Flood Susceptibility Layer
This layer is clipped to Nigeria and classified into four categories:
- Highly Susceptible
- High
- Moderate
- Low
It helps users see which areas are structurally more prone to flooding, even before looking at short-term forecast outputs.
JRC Global Surface Water Layer
This layer provides a historical surface water context derived from satellite observations. It helps reveal places where water occurrence has been persistent or significant over time, adding another lens for understanding landscape-level flood behavior.
Together, these layers help users interpret not just forecast probabilities, but also the broader physical and environmental context behind flood exposure.

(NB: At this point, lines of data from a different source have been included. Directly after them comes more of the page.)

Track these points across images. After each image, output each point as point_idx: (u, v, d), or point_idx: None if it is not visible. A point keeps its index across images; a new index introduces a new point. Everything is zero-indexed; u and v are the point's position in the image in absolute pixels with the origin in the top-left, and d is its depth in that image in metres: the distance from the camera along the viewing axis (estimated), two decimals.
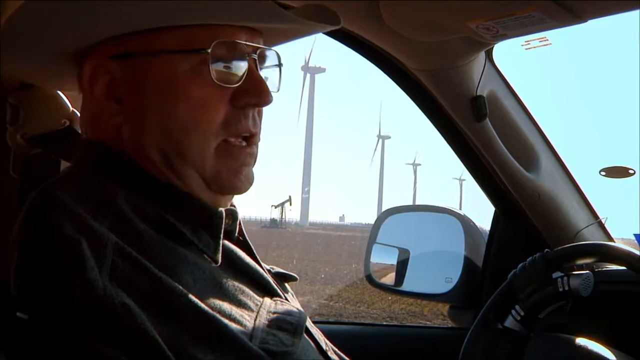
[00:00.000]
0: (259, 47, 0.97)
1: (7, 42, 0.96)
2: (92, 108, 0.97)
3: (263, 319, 0.90)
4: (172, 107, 0.92)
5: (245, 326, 0.86)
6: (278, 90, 1.02)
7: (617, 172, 1.69)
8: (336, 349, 1.06)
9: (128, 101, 0.94)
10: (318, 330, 1.05)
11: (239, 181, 0.96)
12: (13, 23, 0.93)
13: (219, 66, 0.93)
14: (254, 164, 0.99)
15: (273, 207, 56.36)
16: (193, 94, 0.92)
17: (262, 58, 0.99)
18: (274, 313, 0.93)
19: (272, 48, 1.01)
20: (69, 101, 1.24)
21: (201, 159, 0.93)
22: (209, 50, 0.91)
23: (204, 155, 0.93)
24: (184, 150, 0.92)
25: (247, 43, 0.95)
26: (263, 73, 0.98)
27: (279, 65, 1.03)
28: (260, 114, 0.99)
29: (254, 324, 0.88)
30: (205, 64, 0.91)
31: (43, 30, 0.93)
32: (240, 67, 0.95)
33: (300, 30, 1.03)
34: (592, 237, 1.71)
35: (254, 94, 0.95)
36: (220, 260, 0.92)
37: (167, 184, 0.94)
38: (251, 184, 0.98)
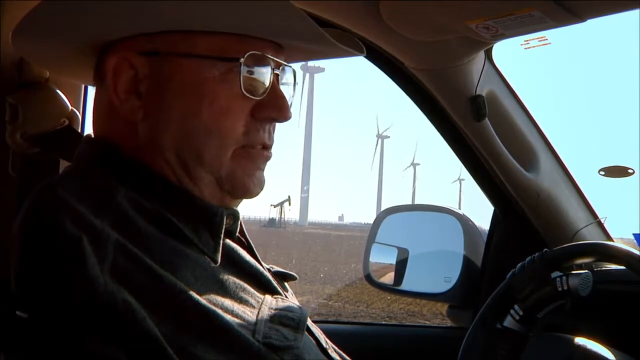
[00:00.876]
0: (282, 64, 0.98)
1: (32, 28, 0.96)
2: (110, 101, 0.96)
3: (265, 314, 0.90)
4: (196, 110, 0.92)
5: (247, 322, 0.87)
6: (291, 107, 1.03)
7: (616, 171, 1.69)
8: (336, 348, 1.07)
9: (150, 98, 0.94)
10: (318, 328, 1.05)
11: (252, 184, 0.98)
12: (42, 10, 0.93)
13: (246, 77, 0.94)
14: (264, 170, 1.01)
15: (272, 207, 56.36)
16: (218, 100, 0.93)
17: (282, 74, 1.00)
18: (276, 309, 0.94)
19: (291, 65, 1.02)
20: (69, 100, 1.24)
21: (217, 162, 0.94)
22: (242, 61, 0.92)
23: (220, 159, 0.94)
24: (201, 154, 0.93)
25: (274, 58, 0.97)
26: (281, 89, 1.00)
27: (295, 83, 1.04)
28: (274, 128, 1.00)
29: (256, 319, 0.88)
30: (234, 73, 0.93)
31: (75, 20, 0.93)
32: (265, 80, 0.96)
33: (325, 52, 1.05)
34: (591, 236, 1.71)
35: (275, 108, 0.97)
36: (219, 260, 0.92)
37: (172, 183, 0.94)
38: (262, 188, 1.00)
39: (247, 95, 0.94)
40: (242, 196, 1.00)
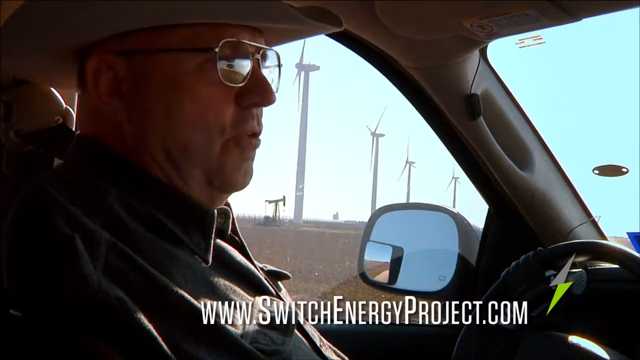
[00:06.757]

A Practical User Experience
One of the strongest parts of the dashboard is that it is designed for direct interpretation, not just technical demonstration.
For example:
- A user can click a station and instantly see short-term flood probabilities
- The map highlights at-risk areas visually
- The selected overlay updates the legend automatically
- The right-side panel provides a clearer view of water level behavior for the selected station
This makes the platform useful for analysts, planners, emergency coordinators, researchers, and anyone who needs a clearer picture of flood conditions without digging through raw datasets manually.
Technology Stack
The dashboard combines a modern geospatial and data engineering stack:
- React + Vite for the frontend
- MapLibre GL for interactive web mapping
- ECharts for charting
- FastAPI for backend APIs
- Redis for caching
- TimescaleDB + PostGIS for time-series and spatial storage
- BentoML for serving machine learning models
- MLflow for experiment tracking
- MinIO for raster and artifact storage
- TiTiler for serving cloud-optimized geospatial tiles
- Docker Compose for local orchestration
- Google Earth Engine for spatial flood-risk layer generation
Why This Approach Is Valuable
This dashboard is valuable because it does more than visualize flood data. It creates a connected workflow from data collection to model inference to map-based interpretation.

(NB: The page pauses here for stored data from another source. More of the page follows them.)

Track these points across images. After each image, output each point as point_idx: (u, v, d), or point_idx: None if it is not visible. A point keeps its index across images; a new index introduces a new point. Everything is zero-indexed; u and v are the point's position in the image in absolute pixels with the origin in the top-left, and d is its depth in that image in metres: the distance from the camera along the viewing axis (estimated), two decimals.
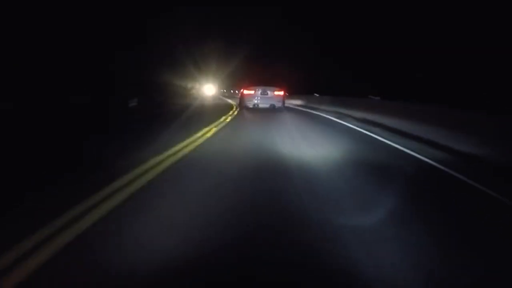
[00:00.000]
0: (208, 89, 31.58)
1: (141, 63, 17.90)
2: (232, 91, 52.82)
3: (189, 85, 28.80)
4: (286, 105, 16.23)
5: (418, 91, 16.90)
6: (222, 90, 52.72)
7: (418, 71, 18.61)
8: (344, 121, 12.25)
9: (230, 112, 13.96)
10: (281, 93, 14.86)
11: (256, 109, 14.77)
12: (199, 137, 7.01)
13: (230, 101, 27.71)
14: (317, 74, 28.51)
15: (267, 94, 14.62)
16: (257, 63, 31.46)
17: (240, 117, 12.68)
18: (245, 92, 14.98)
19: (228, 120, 11.14)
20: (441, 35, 16.36)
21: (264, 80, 15.19)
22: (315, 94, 23.40)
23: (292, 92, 25.30)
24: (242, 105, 15.34)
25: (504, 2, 13.57)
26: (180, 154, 5.33)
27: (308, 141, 7.59)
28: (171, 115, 12.93)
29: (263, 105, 14.63)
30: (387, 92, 18.22)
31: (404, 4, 19.20)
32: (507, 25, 13.23)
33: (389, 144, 7.41)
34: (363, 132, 9.43)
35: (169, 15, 21.29)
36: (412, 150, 6.57)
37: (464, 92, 14.55)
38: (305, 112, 17.36)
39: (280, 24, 31.61)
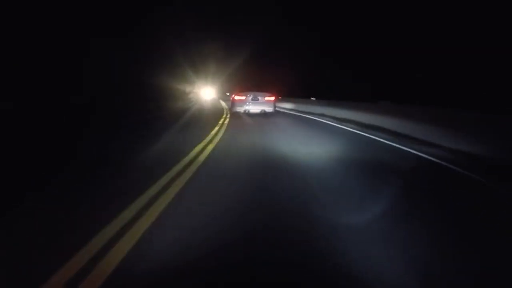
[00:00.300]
0: (207, 92, 30.73)
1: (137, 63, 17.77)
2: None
3: (188, 89, 28.32)
4: (284, 110, 16.35)
5: (418, 91, 16.89)
6: (227, 94, 51.23)
7: (418, 71, 18.61)
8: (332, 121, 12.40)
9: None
10: (272, 98, 14.98)
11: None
12: None
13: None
14: (316, 75, 28.50)
15: (258, 99, 14.76)
16: (257, 64, 31.47)
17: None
18: (236, 97, 15.13)
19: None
20: (441, 35, 16.36)
21: (256, 86, 15.35)
22: (312, 98, 23.44)
23: (288, 95, 25.25)
24: (233, 110, 15.44)
25: (504, 2, 13.57)
26: None
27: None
28: None
29: (254, 110, 14.79)
30: (387, 92, 18.20)
31: (404, 4, 19.20)
32: (507, 25, 13.23)
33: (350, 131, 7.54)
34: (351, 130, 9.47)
35: (168, 15, 21.25)
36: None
37: (464, 92, 14.55)
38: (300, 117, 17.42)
39: (280, 24, 31.65)
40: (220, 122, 11.61)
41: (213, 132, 8.62)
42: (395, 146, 7.59)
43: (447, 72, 16.59)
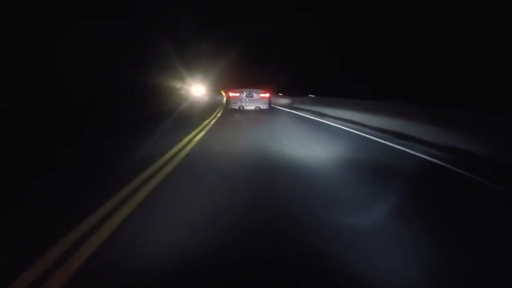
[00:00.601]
0: (197, 89, 30.31)
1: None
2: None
3: (179, 86, 27.86)
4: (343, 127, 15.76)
5: (418, 91, 16.88)
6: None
7: (418, 71, 18.59)
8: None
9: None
10: (267, 95, 14.98)
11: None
12: None
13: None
14: (316, 74, 28.48)
15: (253, 96, 14.79)
16: (254, 62, 31.38)
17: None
18: (231, 94, 15.19)
19: None
20: (441, 35, 16.36)
21: (250, 82, 15.43)
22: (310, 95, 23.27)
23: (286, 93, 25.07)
24: (227, 107, 15.52)
25: (504, 2, 13.57)
26: None
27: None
28: None
29: (248, 107, 14.81)
30: (387, 92, 18.19)
31: (404, 4, 19.20)
32: (507, 25, 13.23)
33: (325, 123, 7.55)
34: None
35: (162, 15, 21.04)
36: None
37: (464, 92, 14.54)
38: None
39: (279, 23, 31.61)
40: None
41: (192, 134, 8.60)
42: None
43: (447, 72, 16.58)
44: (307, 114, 15.88)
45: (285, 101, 25.07)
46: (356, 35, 23.42)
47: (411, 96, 15.50)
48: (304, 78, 28.75)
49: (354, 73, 22.90)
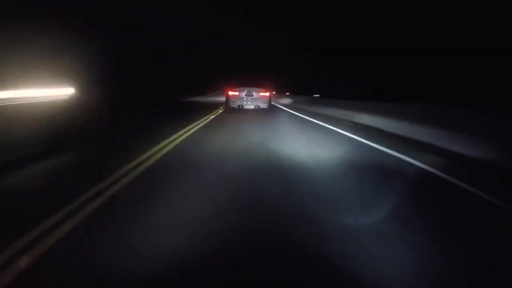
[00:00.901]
0: None
1: None
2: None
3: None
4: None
5: (418, 91, 16.86)
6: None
7: (418, 71, 18.57)
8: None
9: None
10: (267, 94, 14.82)
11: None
12: None
13: None
14: (314, 75, 28.47)
15: (252, 95, 14.64)
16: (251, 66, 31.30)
17: None
18: (230, 93, 15.02)
19: None
20: (441, 35, 16.34)
21: (250, 81, 15.22)
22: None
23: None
24: (228, 106, 15.35)
25: (504, 2, 13.56)
26: None
27: None
28: None
29: (248, 106, 14.69)
30: (387, 92, 18.17)
31: (403, 3, 19.18)
32: (507, 25, 13.22)
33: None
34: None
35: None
36: None
37: (464, 92, 14.52)
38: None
39: (278, 23, 31.55)
40: None
41: None
42: None
43: (447, 72, 16.56)
44: None
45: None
46: (355, 35, 23.41)
47: (411, 96, 15.50)
48: (300, 79, 28.77)
49: (354, 73, 22.89)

That means the platform can support:
- earlier awareness of elevated flood risk
- faster review of station behavior
- clearer communication of risk through maps and classes
- stronger integration between environmental data and geospatial analysis
It also demonstrates how local development environments can still power a serious, near-real-time decision-support tool when they are connected to live or regularly refreshed external data sources.
Looking Ahead
The Nigeria Flood Prediction Dashboard already provides a strong foundation, but it also opens the door for future enhancements, such as:
- more station coverage across Nigeria
- stronger alerting workflows
- administrative and reporting views
- mobile-friendly emergency access
- scenario-based planning tools
- richer flood extent products from additional satellite workflows
As climate risk intensifies and flood events become more disruptive, systems like this can help move monitoring from reactive reporting toward proactive decision support.
Conclusion
The Nigeria Flood Prediction Dashboard is a practical example of how data engineering, machine learning, geospatial infrastructure, and thoughtful interface design can come together to solve a real-world problem. By combining near-real-time observations, forecast modeling, and map-based risk layers in one experience, the platform helps make flood intelligence more accessible, interpretable, and actionable. In simple terms, it gives users a better way to see what is happening, what may happen next, and where the greatest flood vulnerability lies.